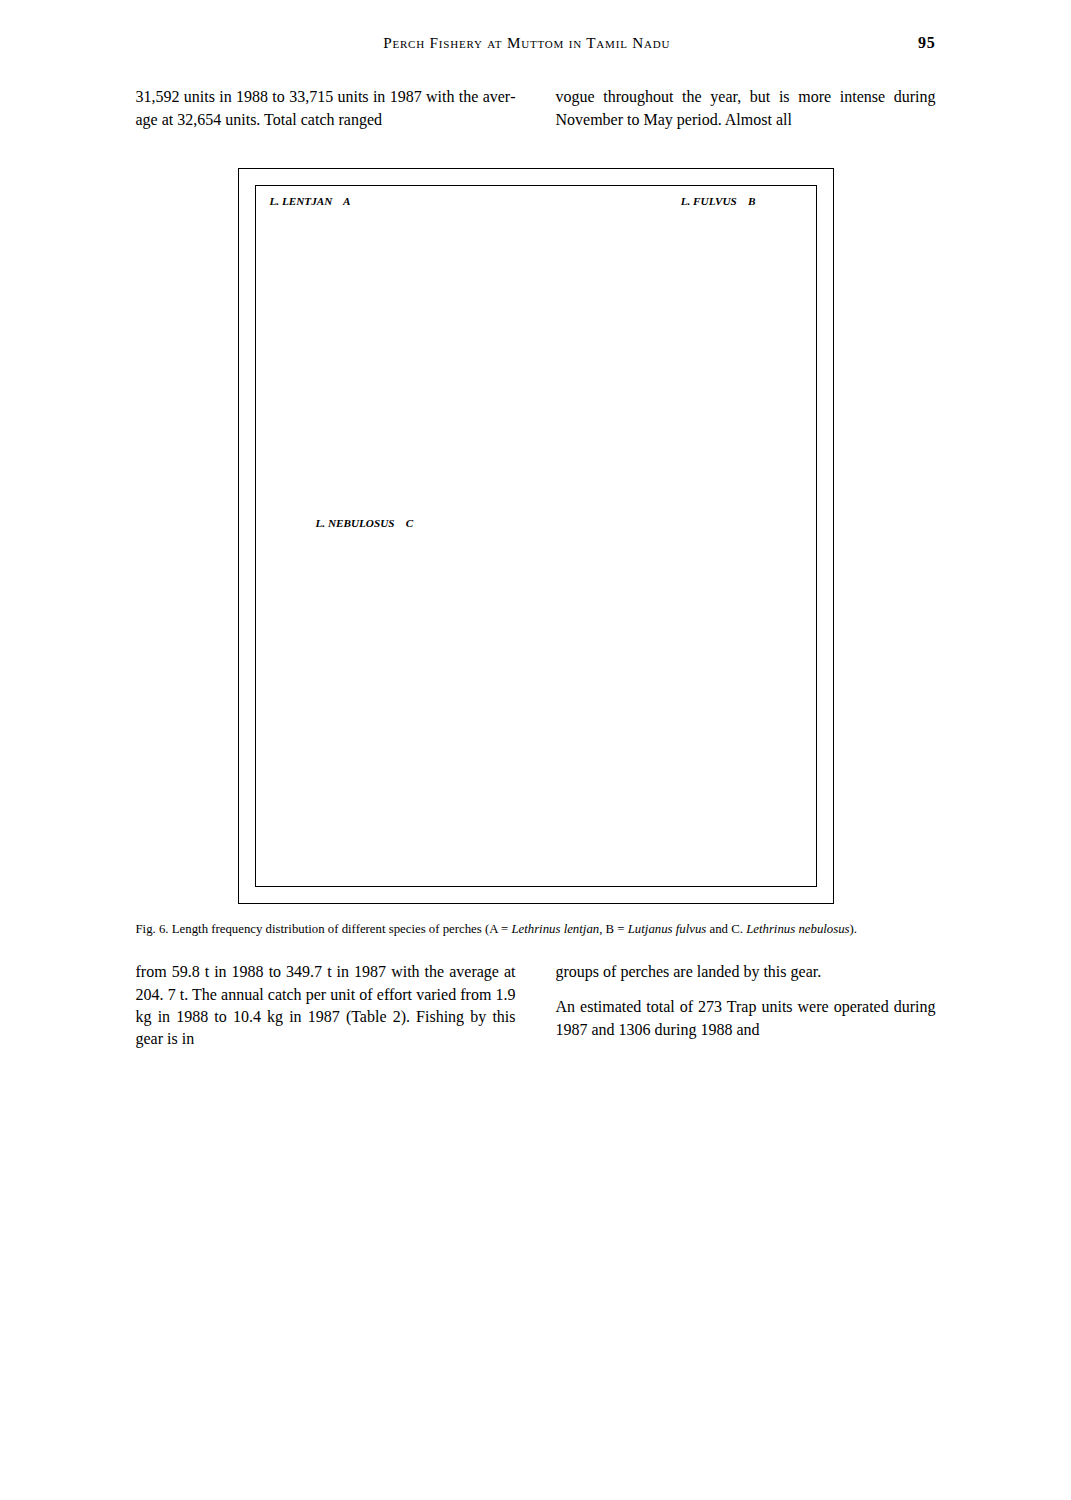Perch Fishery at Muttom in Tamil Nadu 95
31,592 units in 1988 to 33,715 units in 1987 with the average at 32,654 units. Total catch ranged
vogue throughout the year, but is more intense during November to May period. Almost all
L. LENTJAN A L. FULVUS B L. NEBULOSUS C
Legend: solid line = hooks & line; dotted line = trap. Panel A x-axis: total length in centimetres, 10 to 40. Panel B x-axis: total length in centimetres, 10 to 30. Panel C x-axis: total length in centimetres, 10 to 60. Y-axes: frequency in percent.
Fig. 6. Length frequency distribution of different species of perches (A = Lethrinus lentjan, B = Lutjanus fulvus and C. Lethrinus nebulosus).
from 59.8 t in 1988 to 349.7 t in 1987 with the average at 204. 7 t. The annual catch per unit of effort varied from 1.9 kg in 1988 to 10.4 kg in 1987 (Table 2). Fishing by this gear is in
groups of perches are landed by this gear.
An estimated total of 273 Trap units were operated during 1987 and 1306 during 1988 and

▸ **Task to carry out**
What you return must match each record exactly and contain no images.

▸ **Solution for this task**
Perch Fishery at Muttom in Tamil Nadu 95
31,592 units in 1988 to 33,715 units in 1987 with the average at 32,654 units. Total catch ranged
vogue throughout the year, but is more intense during November to May period. Almost all
L. LENTJAN A L. FULVUS B L. NEBULOSUS C
Legend: solid line = hooks & line; dotted line = trap. Panel A x-axis: total length in centimetres, 10 to 40. Panel B x-axis: total length in centimetres, 10 to 30. Panel C x-axis: total length in centimetres, 10 to 60. Y-axes: frequency in percent.
Fig. 6. Length frequency distribution of different species of perches (A = Lethrinus lentjan, B = Lutjanus fulvus and C. Lethrinus nebulosus).
from 59.8 t in 1988 to 349.7 t in 1987 with the average at 204. 7 t. The annual catch per unit of effort varied from 1.9 kg in 1988 to 10.4 kg in 1987 (Table 2). Fishing by this gear is in
groups of perches are landed by this gear.
An estimated total of 273 Trap units were operated during 1987 and 1306 during 1988 and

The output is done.